INFORMATION GIVEN:
++++++++++++++++++++
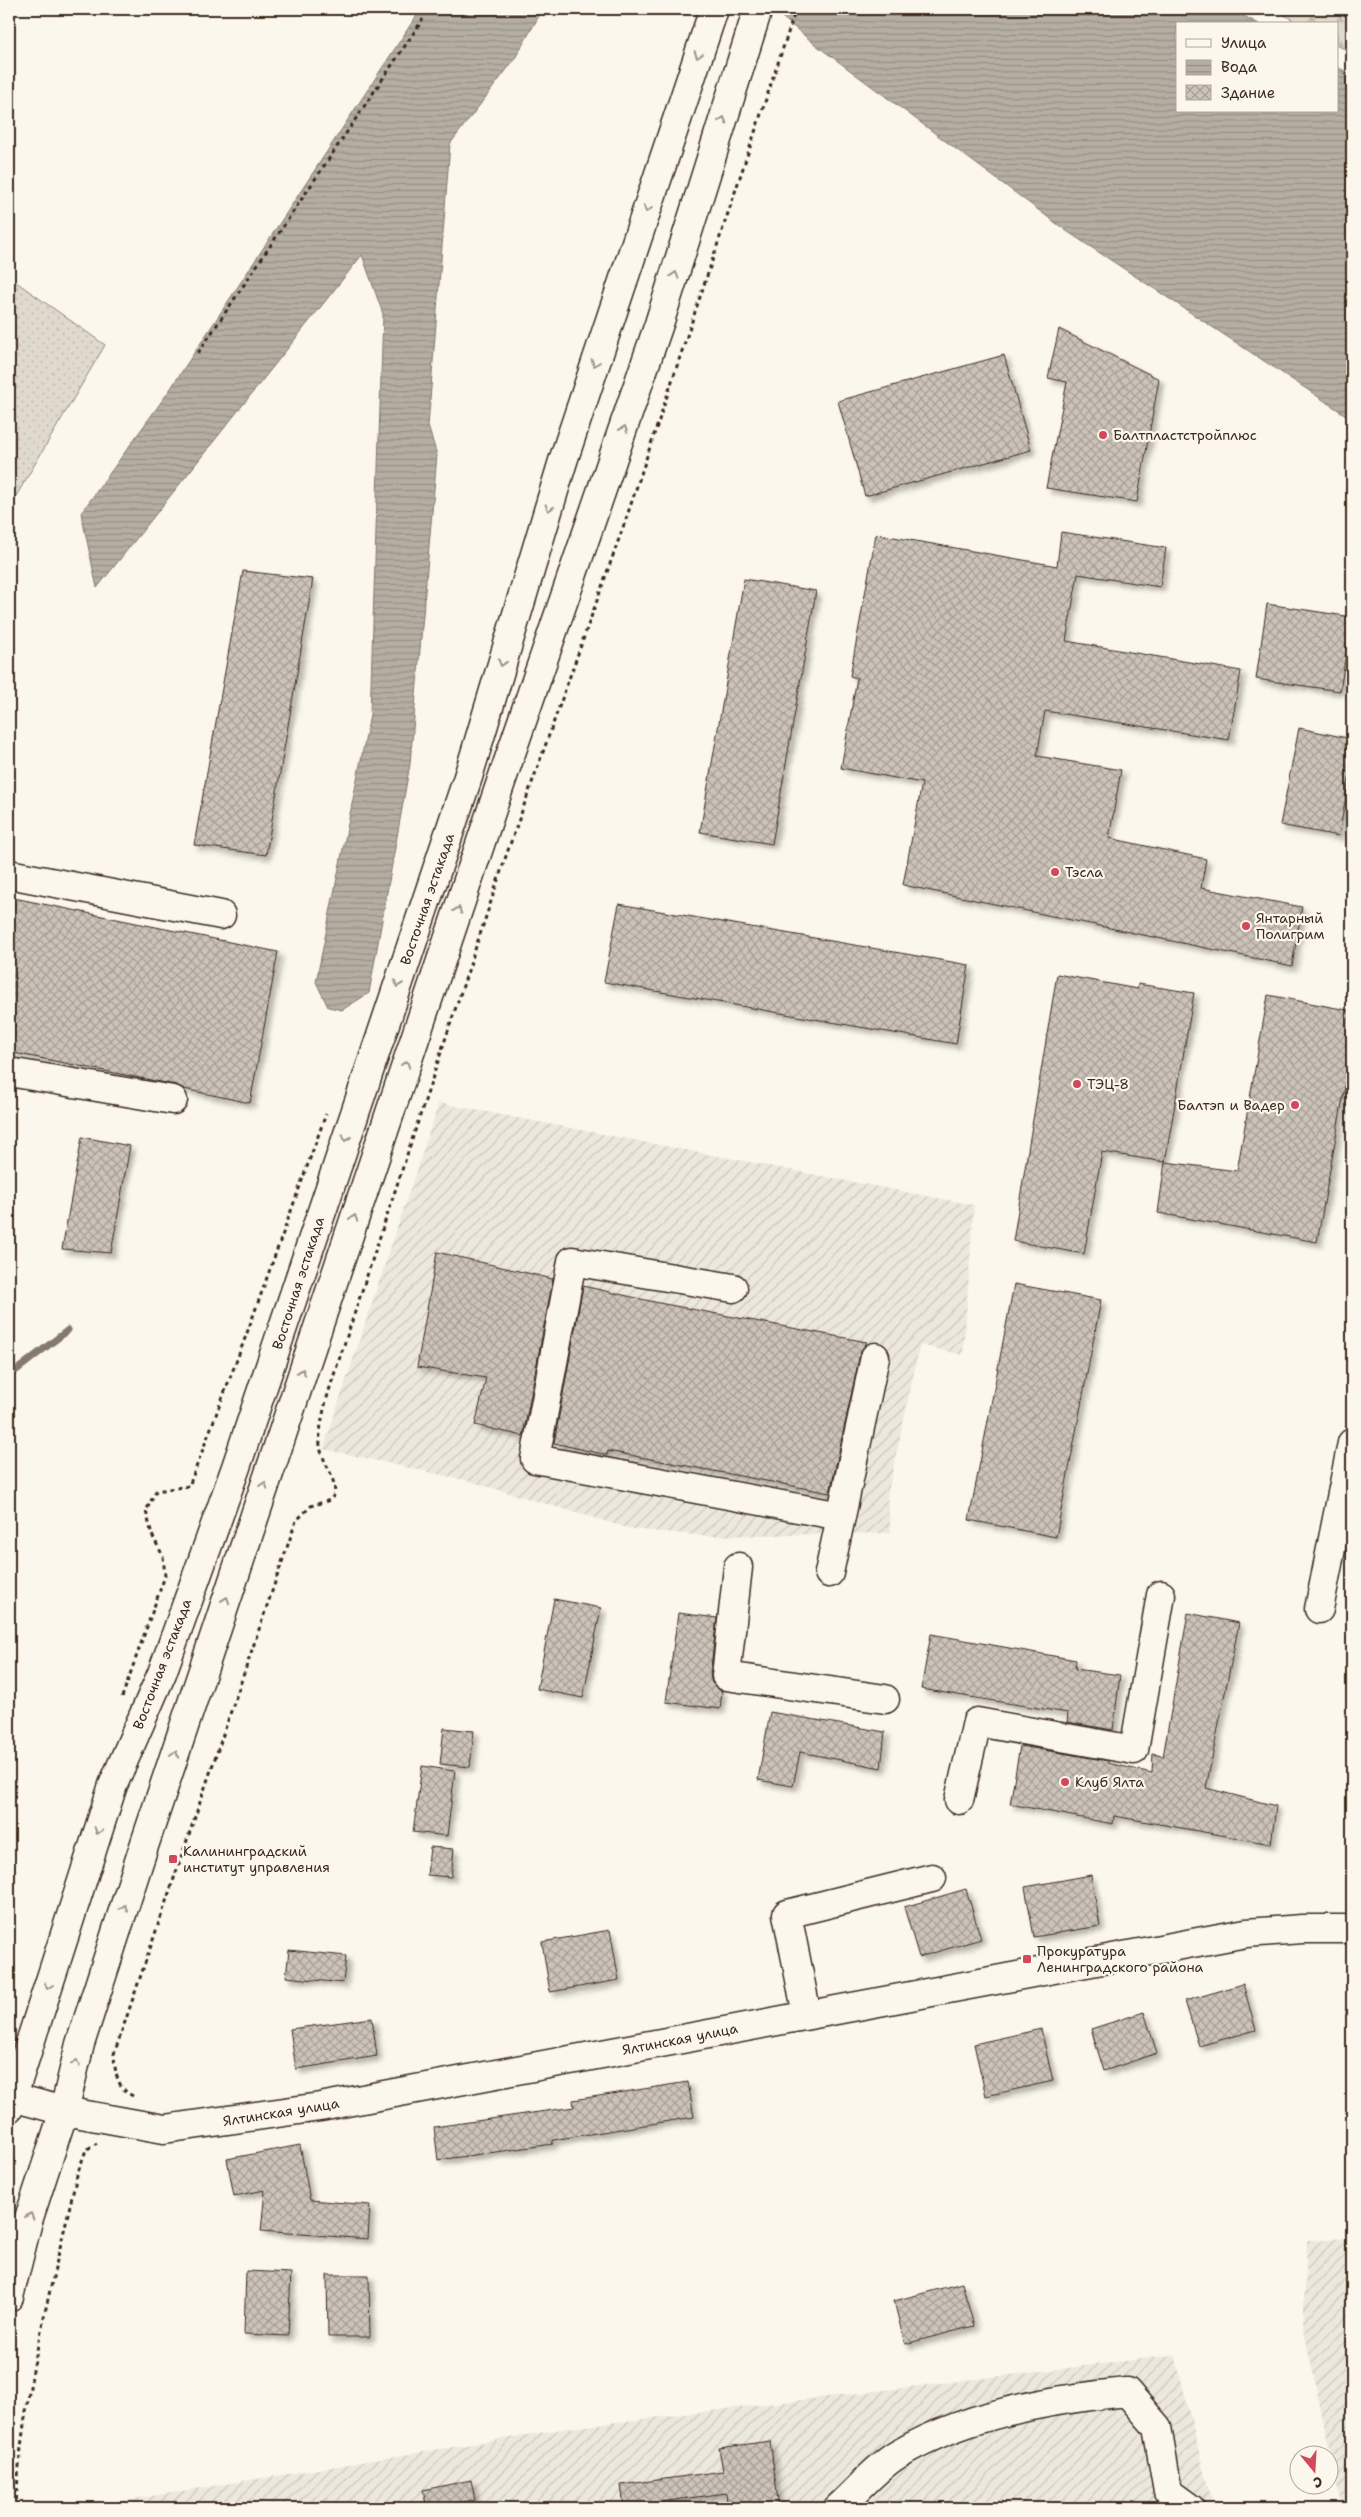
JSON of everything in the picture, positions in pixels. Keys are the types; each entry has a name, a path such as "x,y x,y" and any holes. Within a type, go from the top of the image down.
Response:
++++++++++++++++++++
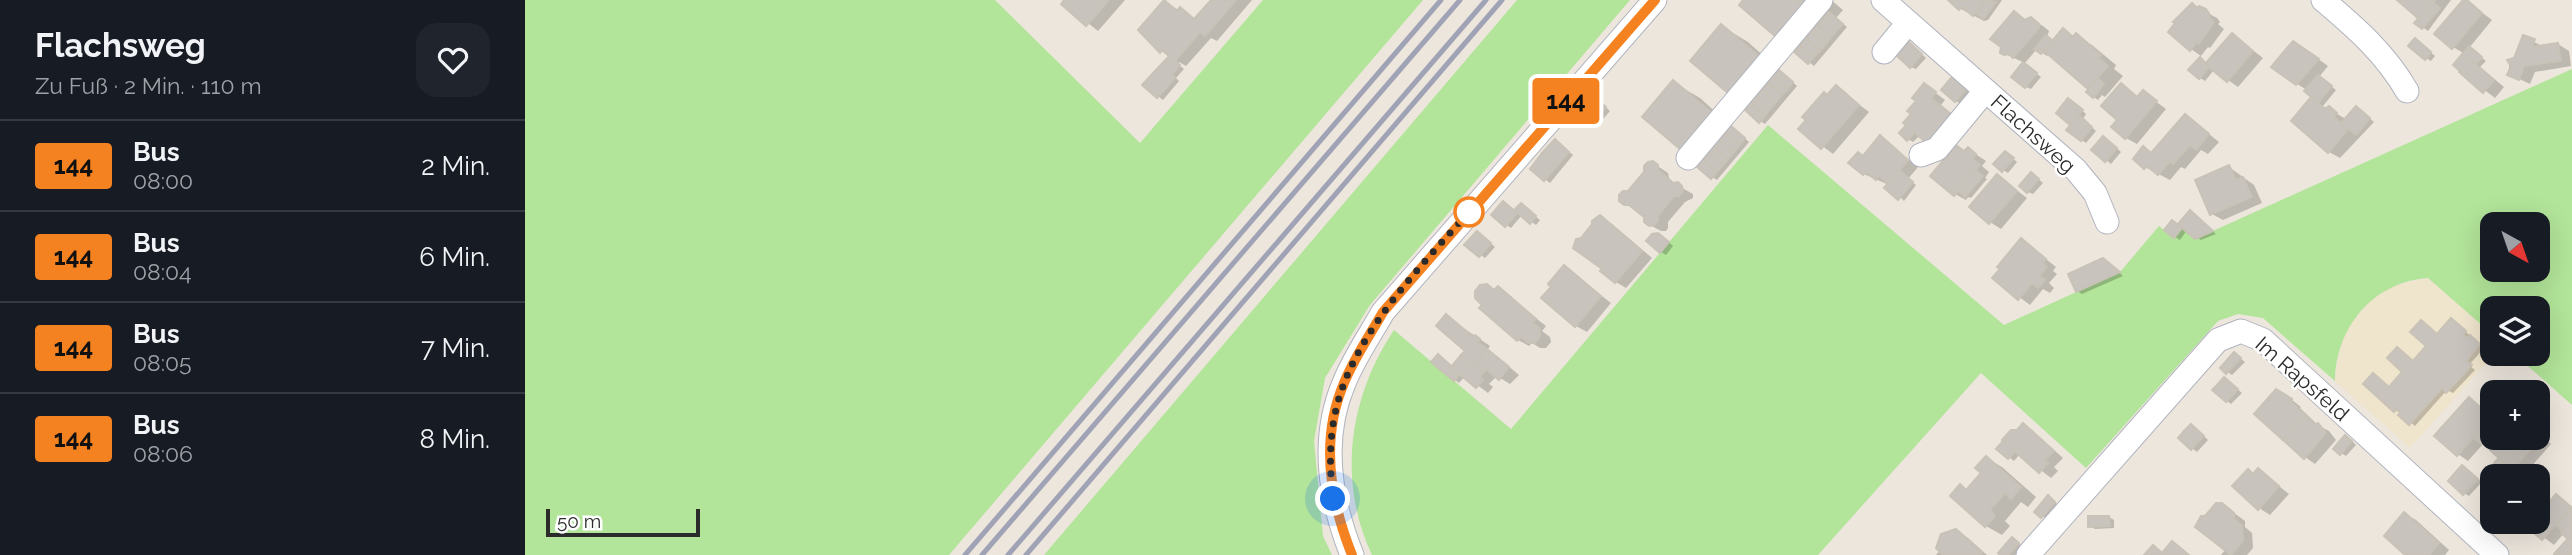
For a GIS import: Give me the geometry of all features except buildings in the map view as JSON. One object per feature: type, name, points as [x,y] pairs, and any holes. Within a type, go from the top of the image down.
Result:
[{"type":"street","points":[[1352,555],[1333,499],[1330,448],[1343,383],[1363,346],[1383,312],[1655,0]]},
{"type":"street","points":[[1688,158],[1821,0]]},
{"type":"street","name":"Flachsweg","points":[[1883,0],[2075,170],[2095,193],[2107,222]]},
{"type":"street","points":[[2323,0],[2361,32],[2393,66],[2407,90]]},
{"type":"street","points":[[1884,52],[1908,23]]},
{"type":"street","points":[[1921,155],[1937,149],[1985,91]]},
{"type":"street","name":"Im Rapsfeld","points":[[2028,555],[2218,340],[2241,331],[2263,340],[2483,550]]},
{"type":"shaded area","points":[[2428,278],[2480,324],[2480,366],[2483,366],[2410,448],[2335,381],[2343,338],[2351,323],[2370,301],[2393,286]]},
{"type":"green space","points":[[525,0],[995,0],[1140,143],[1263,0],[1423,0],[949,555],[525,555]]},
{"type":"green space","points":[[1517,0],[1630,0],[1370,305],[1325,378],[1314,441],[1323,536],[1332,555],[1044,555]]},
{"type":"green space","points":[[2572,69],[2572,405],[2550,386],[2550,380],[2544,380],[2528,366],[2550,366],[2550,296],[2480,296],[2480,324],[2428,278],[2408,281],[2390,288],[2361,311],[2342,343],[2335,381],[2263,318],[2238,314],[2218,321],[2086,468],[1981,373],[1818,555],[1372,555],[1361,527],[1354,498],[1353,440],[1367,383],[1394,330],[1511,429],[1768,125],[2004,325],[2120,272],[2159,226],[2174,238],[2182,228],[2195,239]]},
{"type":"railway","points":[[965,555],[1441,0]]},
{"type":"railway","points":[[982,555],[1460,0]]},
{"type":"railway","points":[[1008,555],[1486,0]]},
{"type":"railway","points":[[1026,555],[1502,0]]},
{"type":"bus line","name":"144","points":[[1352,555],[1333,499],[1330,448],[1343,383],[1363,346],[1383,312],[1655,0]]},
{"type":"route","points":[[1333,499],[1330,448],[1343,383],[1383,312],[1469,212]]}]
++++++++++++++++++++
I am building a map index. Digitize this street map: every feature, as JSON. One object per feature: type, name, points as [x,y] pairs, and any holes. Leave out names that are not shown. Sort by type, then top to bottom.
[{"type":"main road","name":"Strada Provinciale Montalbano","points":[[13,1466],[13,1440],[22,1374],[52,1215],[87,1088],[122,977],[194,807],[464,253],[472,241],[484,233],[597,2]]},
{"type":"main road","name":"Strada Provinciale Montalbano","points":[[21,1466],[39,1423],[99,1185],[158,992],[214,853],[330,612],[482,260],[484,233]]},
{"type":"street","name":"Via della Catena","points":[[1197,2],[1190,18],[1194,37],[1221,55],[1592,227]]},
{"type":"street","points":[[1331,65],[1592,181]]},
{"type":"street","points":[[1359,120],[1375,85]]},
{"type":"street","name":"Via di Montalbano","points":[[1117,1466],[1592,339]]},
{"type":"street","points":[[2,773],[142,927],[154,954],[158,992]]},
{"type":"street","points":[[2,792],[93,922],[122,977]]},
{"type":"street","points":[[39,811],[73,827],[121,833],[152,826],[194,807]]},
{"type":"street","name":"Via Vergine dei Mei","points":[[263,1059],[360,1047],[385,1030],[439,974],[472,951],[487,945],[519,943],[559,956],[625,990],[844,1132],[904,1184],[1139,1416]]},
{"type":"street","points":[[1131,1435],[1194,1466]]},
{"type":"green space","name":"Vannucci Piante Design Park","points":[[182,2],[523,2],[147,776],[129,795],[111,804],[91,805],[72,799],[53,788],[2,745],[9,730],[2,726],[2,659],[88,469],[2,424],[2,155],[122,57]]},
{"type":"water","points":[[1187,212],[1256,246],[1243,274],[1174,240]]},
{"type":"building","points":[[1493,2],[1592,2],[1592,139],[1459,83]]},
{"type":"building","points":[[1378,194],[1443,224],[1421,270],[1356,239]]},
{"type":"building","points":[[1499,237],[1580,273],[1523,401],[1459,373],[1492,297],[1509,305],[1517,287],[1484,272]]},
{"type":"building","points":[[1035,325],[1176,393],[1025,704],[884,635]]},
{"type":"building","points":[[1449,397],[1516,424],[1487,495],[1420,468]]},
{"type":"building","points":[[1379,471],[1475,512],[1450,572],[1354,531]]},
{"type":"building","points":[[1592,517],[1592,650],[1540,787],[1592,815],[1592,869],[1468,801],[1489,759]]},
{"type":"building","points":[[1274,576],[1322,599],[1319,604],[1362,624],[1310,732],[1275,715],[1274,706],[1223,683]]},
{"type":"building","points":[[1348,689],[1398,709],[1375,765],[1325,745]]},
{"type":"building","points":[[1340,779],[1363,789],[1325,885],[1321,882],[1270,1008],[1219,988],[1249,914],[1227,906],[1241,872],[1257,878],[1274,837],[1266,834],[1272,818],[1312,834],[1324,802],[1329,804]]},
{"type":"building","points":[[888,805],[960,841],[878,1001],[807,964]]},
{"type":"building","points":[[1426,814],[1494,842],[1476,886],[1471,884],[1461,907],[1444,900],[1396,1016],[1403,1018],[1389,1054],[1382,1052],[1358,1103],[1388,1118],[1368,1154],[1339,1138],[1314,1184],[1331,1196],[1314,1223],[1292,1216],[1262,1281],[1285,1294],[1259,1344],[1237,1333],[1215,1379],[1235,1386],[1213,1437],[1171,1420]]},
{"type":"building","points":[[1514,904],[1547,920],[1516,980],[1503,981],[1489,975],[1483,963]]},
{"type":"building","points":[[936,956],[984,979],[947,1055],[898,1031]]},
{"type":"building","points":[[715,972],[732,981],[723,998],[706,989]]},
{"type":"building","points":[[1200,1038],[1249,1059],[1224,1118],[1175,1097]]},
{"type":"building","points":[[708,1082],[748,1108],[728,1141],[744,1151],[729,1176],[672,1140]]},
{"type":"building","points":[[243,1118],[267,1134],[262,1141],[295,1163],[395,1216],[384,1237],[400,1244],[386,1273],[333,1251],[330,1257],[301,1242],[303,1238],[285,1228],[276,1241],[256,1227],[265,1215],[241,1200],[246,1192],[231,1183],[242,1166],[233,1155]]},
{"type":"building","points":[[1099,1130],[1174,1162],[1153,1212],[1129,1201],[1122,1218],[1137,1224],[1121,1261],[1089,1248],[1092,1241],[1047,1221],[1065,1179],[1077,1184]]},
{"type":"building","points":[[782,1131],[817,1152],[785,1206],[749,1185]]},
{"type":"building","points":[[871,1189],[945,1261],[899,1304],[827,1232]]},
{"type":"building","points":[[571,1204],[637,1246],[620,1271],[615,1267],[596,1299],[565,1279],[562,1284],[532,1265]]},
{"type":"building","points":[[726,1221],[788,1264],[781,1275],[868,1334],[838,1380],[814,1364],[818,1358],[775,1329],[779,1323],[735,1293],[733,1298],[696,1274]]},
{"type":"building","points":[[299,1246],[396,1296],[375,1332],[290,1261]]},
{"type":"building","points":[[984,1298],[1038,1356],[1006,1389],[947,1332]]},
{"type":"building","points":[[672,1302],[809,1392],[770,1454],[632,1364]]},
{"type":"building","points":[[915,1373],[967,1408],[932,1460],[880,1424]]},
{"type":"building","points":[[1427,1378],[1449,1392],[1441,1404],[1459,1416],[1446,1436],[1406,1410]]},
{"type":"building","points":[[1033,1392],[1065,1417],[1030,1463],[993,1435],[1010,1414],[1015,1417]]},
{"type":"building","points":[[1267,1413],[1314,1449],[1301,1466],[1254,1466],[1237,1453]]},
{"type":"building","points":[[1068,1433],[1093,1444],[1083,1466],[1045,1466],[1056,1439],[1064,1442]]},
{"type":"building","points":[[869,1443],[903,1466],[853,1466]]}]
++++++++++++++++++++
YOUR TASK:
Return every line from the entries that holds the string "down".

REPLY:
JSON of everything in the picture, positions in pixels. Keys are the types; each entry has a name, a path such as "x,y x,y" and any holes. Within a type, go from the top of the image down.
For a GIS import: Give me the geometry of all features except buildings in the map view as JSON. One object per feature: type, name, points as [x,y] pairs, and any holes. Within a type, go from the top of the image down.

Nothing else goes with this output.